Problem to work on -> Please retype the listing exactly as it appears, skipping each picture.
BEGIN Data extract
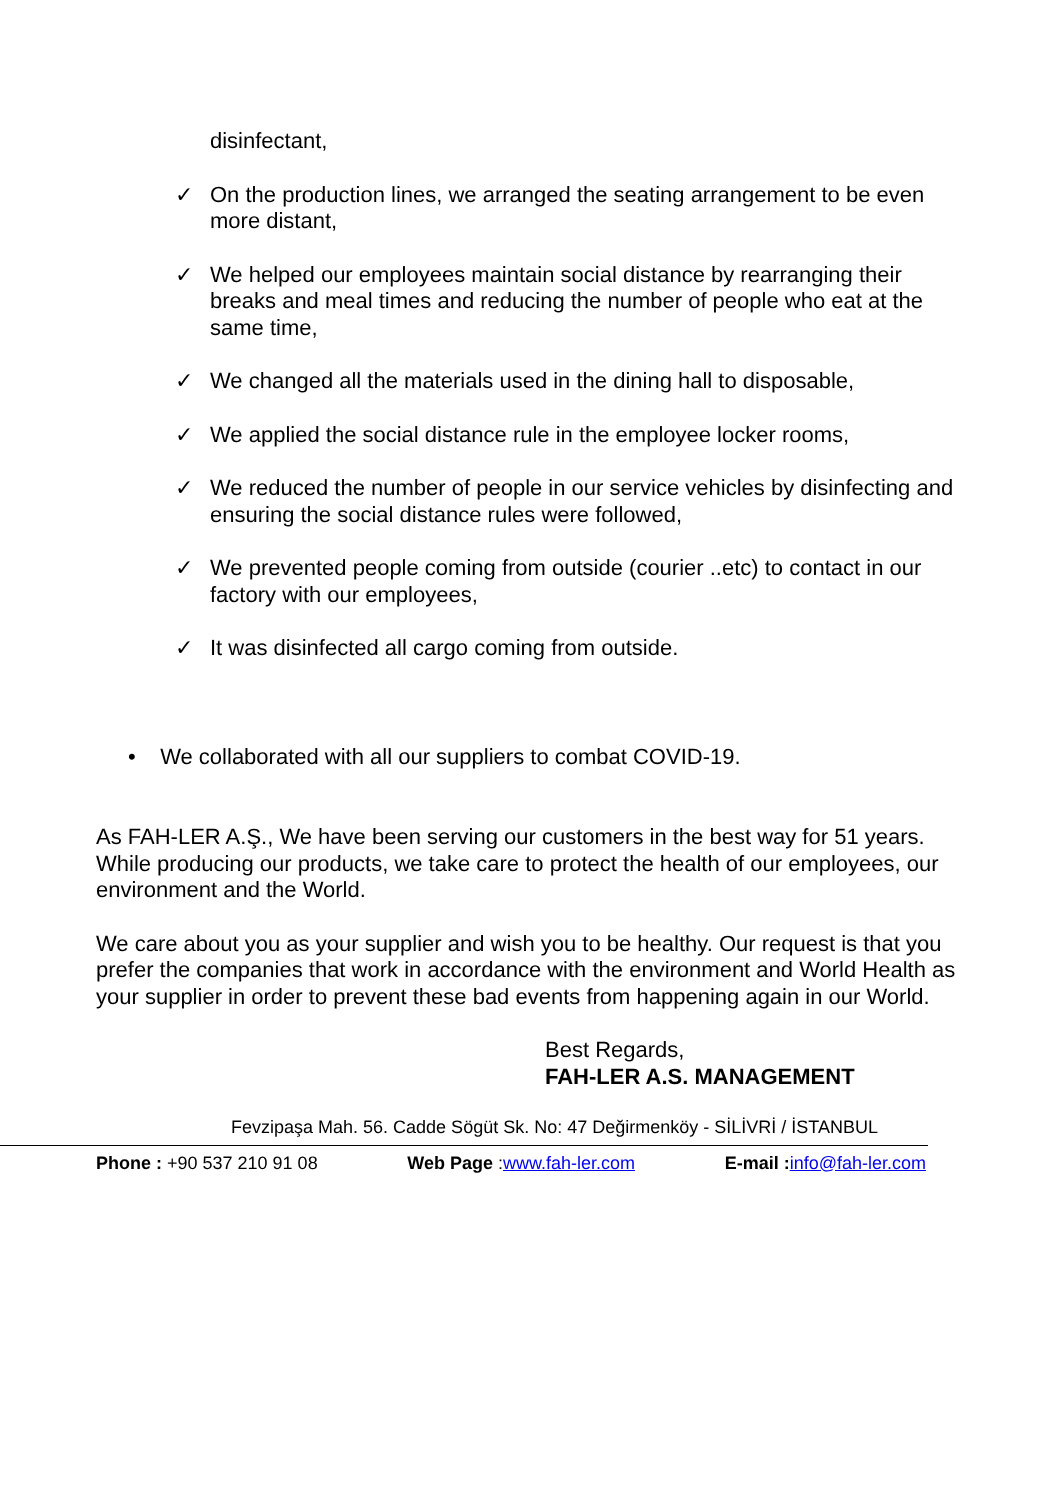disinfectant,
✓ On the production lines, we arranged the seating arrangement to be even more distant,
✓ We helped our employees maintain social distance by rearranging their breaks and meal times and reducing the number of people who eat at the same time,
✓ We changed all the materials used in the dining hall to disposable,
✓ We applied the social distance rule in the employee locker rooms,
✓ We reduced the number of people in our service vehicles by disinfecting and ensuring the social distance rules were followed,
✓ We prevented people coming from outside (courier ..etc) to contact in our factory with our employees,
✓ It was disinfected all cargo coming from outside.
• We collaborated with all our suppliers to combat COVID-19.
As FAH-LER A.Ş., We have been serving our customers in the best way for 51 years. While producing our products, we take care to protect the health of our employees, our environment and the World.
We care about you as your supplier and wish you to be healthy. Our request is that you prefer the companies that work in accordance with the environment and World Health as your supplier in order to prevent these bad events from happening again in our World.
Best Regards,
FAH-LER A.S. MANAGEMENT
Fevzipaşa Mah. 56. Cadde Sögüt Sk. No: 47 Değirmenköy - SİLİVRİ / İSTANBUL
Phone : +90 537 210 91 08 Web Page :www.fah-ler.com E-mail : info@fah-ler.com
END Data extract
The completed task ->
disinfectant,
✓ On the production lines, we arranged the seating arrangement to be even more distant,
✓ We helped our employees maintain social distance by rearranging their breaks and meal times and reducing the number of people who eat at the same time,
✓ We changed all the materials used in the dining hall to disposable,
✓ We applied the social distance rule in the employee locker rooms,
✓ We reduced the number of people in our service vehicles by disinfecting and ensuring the social distance rules were followed,
✓ We prevented people coming from outside (courier ..etc) to contact in our factory with our employees,
✓ It was disinfected all cargo coming from outside.
• We collaborated with all our suppliers to combat COVID-19.
As FAH-LER A.Ş., We have been serving our customers in the best way for 51 years. While producing our products, we take care to protect the health of our employees, our environment and the World.
We care about you as your supplier and wish you to be healthy. Our request is that you prefer the companies that work in accordance with the environment and World Health as your supplier in order to prevent these bad events from happening again in our World.
Best Regards,
FAH-LER A.S. MANAGEMENT
Fevzipaşa Mah. 56. Cadde Sögüt Sk. No: 47 Değirmenköy - SİLİVRİ / İSTANBUL
Phone : +90 537 210 91 08 Web Page :www.fah-ler.com E-mail : info@fah-ler.com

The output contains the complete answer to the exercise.